• WORK TO DO
Please turn every line of the records below into a JSON list of strings, one string per line, leaving out blank lines.

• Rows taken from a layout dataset
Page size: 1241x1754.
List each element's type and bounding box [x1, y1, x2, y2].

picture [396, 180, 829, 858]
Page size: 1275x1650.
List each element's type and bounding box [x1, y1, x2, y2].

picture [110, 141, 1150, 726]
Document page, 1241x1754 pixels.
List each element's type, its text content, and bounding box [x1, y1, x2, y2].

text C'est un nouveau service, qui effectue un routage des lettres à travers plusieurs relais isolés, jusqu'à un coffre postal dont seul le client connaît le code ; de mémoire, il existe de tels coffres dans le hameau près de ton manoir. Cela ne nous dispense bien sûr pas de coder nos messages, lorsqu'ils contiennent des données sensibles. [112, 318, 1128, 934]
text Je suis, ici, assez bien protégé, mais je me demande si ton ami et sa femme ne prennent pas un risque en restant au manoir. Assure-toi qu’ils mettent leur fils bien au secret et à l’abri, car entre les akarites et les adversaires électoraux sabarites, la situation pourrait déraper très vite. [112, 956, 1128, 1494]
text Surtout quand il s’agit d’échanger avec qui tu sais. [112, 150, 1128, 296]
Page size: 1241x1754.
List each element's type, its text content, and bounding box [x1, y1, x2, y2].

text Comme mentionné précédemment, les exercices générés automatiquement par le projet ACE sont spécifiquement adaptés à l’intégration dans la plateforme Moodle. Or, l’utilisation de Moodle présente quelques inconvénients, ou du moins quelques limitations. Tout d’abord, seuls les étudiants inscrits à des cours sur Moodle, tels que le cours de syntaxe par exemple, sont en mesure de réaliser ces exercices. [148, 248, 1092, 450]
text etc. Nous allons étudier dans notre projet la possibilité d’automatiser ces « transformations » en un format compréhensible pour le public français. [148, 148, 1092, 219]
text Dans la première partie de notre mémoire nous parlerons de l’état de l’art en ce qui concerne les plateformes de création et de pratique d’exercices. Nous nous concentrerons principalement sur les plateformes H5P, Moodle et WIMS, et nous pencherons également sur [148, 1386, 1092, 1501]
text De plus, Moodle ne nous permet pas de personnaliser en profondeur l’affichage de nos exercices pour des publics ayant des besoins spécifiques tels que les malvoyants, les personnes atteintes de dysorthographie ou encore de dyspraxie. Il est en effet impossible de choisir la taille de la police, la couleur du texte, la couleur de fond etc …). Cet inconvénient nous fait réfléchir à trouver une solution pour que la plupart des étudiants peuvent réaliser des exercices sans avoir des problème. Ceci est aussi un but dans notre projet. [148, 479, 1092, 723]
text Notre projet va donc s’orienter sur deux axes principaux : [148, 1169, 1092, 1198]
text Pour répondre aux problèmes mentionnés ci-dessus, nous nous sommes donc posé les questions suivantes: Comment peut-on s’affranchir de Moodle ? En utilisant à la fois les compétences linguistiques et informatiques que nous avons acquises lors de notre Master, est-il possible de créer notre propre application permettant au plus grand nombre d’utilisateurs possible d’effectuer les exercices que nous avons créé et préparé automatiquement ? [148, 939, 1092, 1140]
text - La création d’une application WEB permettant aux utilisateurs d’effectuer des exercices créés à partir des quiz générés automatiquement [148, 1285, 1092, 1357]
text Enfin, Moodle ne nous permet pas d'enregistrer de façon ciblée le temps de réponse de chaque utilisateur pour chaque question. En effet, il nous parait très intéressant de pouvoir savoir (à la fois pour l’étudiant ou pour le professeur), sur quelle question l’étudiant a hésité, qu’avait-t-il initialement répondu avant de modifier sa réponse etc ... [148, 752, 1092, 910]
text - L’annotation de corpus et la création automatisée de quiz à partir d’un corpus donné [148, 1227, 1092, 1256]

• SOLUTION FOR THIS PROBLEM
[
  "Page size: 1241x1754.",
  "List each element's type and bounding box [x1, y1, x2, y2].",
  "picture [396, 180, 829, 858]",
  "Page size: 1275x1650.",
  "List each element's type and bounding box [x1, y1, x2, y2].",
  "picture [110, 141, 1150, 726]",
  "Document page, 1241x1754 pixels.",
  "List each element's type, its text content, and bounding box [x1, y1, x2, y2].",
  "text C'est un nouveau service, qui effectue un routage des lettres à travers plusieurs relais isolés, jusqu'à un coffre postal dont seul le client connaît le code ; de mémoire, il existe de tels coffres dans le hameau près de ton manoir. Cela ne nous dispense bien sûr pas de coder nos messages, lorsqu'ils contiennent des données sensibles. [112, 318, 1128, 934]",
  "text Je suis, ici, assez bien protégé, mais je me demande si ton ami et sa femme ne prennent pas un risque en restant au manoir. Assure-toi qu’ils mettent leur fils bien au secret et à l’abri, car entre les akarites et les adversaires électoraux sabarites, la situation pourrait déraper très vite. [112, 956, 1128, 1494]",
  "text Surtout quand il s’agit d’échanger avec qui tu sais. [112, 150, 1128, 296]",
  "Page size: 1241x1754.",
  "List each element's type, its text content, and bounding box [x1, y1, x2, y2].",
  "text Comme mentionné précédemment, les exercices générés automatiquement par le projet ACE sont spécifiquement adaptés à l’intégration dans la plateforme Moodle. Or, l’utilisation de Moodle présente quelques inconvénients, ou du moins quelques limitations. Tout d’abord, seuls les étudiants inscrits à des cours sur Moodle, tels que le cours de syntaxe par exemple, sont en mesure de réaliser ces exercices. [148, 248, 1092, 450]",
  "text etc. Nous allons étudier dans notre projet la possibilité d’automatiser ces « transformations » en un format compréhensible pour le public français. [148, 148, 1092, 219]",
  "text Dans la première partie de notre mémoire nous parlerons de l’état de l’art en ce qui concerne les plateformes de création et de pratique d’exercices. Nous nous concentrerons principalement sur les plateformes H5P, Moodle et WIMS, et nous pencherons également sur [148, 1386, 1092, 1501]",
  "text De plus, Moodle ne nous permet pas de personnaliser en profondeur l’affichage de nos exercices pour des publics ayant des besoins spécifiques tels que les malvoyants, les personnes atteintes de dysorthographie ou encore de dyspraxie. Il est en effet impossible de choisir la taille de la police, la couleur du texte, la couleur de fond etc …). Cet inconvénient nous fait réfléchir à trouver une solution pour que la plupart des étudiants peuvent réaliser des exercices sans avoir des problème. Ceci est aussi un but dans notre projet. [148, 479, 1092, 723]",
  "text Notre projet va donc s’orienter sur deux axes principaux : [148, 1169, 1092, 1198]",
  "text Pour répondre aux problèmes mentionnés ci-dessus, nous nous sommes donc posé les questions suivantes: Comment peut-on s’affranchir de Moodle ? En utilisant à la fois les compétences linguistiques et informatiques que nous avons acquises lors de notre Master, est-il possible de créer notre propre application permettant au plus grand nombre d’utilisateurs possible d’effectuer les exercices que nous avons créé et préparé automatiquement ? [148, 939, 1092, 1140]",
  "text - La création d’une application WEB permettant aux utilisateurs d’effectuer des exercices créés à partir des quiz générés automatiquement [148, 1285, 1092, 1357]",
  "text Enfin, Moodle ne nous permet pas d'enregistrer de façon ciblée le temps de réponse de chaque utilisateur pour chaque question. En effet, il nous parait très intéressant de pouvoir savoir (à la fois pour l’étudiant ou pour le professeur), sur quelle question l’étudiant a hésité, qu’avait-t-il initialement répondu avant de modifier sa réponse etc ... [148, 752, 1092, 910]",
  "text - L’annotation de corpus et la création automatisée de quiz à partir d’un corpus donné [148, 1227, 1092, 1256]"
]